> **Supplied data**
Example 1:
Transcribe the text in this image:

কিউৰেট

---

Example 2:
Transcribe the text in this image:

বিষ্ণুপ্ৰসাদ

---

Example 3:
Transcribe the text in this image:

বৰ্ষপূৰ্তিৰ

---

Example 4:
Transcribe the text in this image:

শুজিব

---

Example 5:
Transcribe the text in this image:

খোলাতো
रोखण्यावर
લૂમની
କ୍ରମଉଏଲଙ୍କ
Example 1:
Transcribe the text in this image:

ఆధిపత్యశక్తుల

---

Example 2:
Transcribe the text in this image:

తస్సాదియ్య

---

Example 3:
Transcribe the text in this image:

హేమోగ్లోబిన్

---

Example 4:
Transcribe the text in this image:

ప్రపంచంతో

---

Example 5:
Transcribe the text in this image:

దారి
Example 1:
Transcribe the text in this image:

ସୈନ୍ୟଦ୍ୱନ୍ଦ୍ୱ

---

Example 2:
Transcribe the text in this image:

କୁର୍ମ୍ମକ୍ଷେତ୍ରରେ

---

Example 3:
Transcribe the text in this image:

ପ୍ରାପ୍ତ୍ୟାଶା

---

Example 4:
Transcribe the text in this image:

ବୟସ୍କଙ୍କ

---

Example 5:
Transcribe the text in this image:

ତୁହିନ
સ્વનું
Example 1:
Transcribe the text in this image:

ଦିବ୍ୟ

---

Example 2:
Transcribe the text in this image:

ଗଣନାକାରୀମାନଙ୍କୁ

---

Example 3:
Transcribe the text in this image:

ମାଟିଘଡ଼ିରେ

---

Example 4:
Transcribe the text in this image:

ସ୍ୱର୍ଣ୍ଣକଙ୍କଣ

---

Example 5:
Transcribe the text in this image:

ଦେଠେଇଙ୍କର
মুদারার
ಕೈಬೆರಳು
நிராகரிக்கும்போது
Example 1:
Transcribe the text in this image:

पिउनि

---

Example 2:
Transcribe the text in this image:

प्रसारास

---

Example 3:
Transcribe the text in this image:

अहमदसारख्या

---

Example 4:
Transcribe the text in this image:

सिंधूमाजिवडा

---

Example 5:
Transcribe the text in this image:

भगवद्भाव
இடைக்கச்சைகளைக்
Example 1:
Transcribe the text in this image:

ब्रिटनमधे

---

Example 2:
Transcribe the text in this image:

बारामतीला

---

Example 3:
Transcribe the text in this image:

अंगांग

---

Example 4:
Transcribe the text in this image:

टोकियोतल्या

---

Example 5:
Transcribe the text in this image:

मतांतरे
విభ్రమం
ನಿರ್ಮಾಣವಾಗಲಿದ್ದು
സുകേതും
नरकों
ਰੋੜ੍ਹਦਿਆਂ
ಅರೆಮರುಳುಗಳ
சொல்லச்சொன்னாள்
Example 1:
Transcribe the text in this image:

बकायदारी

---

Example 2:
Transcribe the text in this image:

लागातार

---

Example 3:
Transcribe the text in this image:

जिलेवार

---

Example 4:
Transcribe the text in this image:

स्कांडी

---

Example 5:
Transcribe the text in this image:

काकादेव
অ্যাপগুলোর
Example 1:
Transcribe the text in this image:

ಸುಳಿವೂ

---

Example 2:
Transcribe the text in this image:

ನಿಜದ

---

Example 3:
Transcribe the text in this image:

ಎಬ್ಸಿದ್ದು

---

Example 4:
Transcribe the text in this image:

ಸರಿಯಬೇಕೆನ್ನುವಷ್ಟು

> **Exercise**
Copy out the full material exactly as it appears.

> **Exercise solution**
Example 1:
Transcribe the text in this image:

কিউৰেট

---

Example 2:
Transcribe the text in this image:

বিষ্ণুপ্ৰসাদ

---

Example 3:
Transcribe the text in this image:

বৰ্ষপূৰ্তিৰ

---

Example 4:
Transcribe the text in this image:

শুজিব

---

Example 5:
Transcribe the text in this image:

খোলাতো
रोखण्यावर
લૂમની
କ୍ରମଉଏଲଙ୍କ
Example 1:
Transcribe the text in this image:

ఆధిపత్యశక్తుల

---

Example 2:
Transcribe the text in this image:

తస్సాదియ్య

---

Example 3:
Transcribe the text in this image:

హేమోగ్లోబిన్

---

Example 4:
Transcribe the text in this image:

ప్రపంచంతో

---

Example 5:
Transcribe the text in this image:

దారి
Example 1:
Transcribe the text in this image:

ସୈନ୍ୟଦ୍ୱନ୍ଦ୍ୱ

---

Example 2:
Transcribe the text in this image:

କୁର୍ମ୍ମକ୍ଷେତ୍ରରେ

---

Example 3:
Transcribe the text in this image:

ପ୍ରାପ୍ତ୍ୟାଶା

---

Example 4:
Transcribe the text in this image:

ବୟସ୍କଙ୍କ

---

Example 5:
Transcribe the text in this image:

ତୁହିନ
સ્વનું
Example 1:
Transcribe the text in this image:

ଦିବ୍ୟ

---

Example 2:
Transcribe the text in this image:

ଗଣନାକାରୀମାନଙ୍କୁ

---

Example 3:
Transcribe the text in this image:

ମାଟିଘଡ଼ିରେ

---

Example 4:
Transcribe the text in this image:

ସ୍ୱର୍ଣ୍ଣକଙ୍କଣ

---

Example 5:
Transcribe the text in this image:

ଦେଠେଇଙ୍କର
মুদারার
ಕೈಬೆರಳು
நிராகரிக்கும்போது
Example 1:
Transcribe the text in this image:

पिउनि

---

Example 2:
Transcribe the text in this image:

प्रसारास

---

Example 3:
Transcribe the text in this image:

अहमदसारख्या

---

Example 4:
Transcribe the text in this image:

सिंधूमाजिवडा

---

Example 5:
Transcribe the text in this image:

भगवद्भाव
இடைக்கச்சைகளைக்
Example 1:
Transcribe the text in this image:

ब्रिटनमधे

---

Example 2:
Transcribe the text in this image:

बारामतीला

---

Example 3:
Transcribe the text in this image:

अंगांग

---

Example 4:
Transcribe the text in this image:

टोकियोतल्या

---

Example 5:
Transcribe the text in this image:

मतांतरे
విభ్రమం
ನಿರ್ಮಾಣವಾಗಲಿದ್ದು
സുകേതും
नरकों
ਰੋੜ੍ਹਦਿਆਂ
ಅರೆಮರುಳುಗಳ
சொல்லச்சொன்னாள்
Example 1:
Transcribe the text in this image:

बकायदारी

---

Example 2:
Transcribe the text in this image:

लागातार

---

Example 3:
Transcribe the text in this image:

जिलेवार

---

Example 4:
Transcribe the text in this image:

स्कांडी

---

Example 5:
Transcribe the text in this image:

काकादेव
অ্যাপগুলোর
Example 1:
Transcribe the text in this image:

ಸುಳಿವೂ

---

Example 2:
Transcribe the text in this image:

ನಿಜದ

---

Example 3:
Transcribe the text in this image:

ಎಬ್ಸಿದ್ದು

---

Example 4:
Transcribe the text in this image:

ಸರಿಯಬೇಕೆನ್ನುವಷ್ಟು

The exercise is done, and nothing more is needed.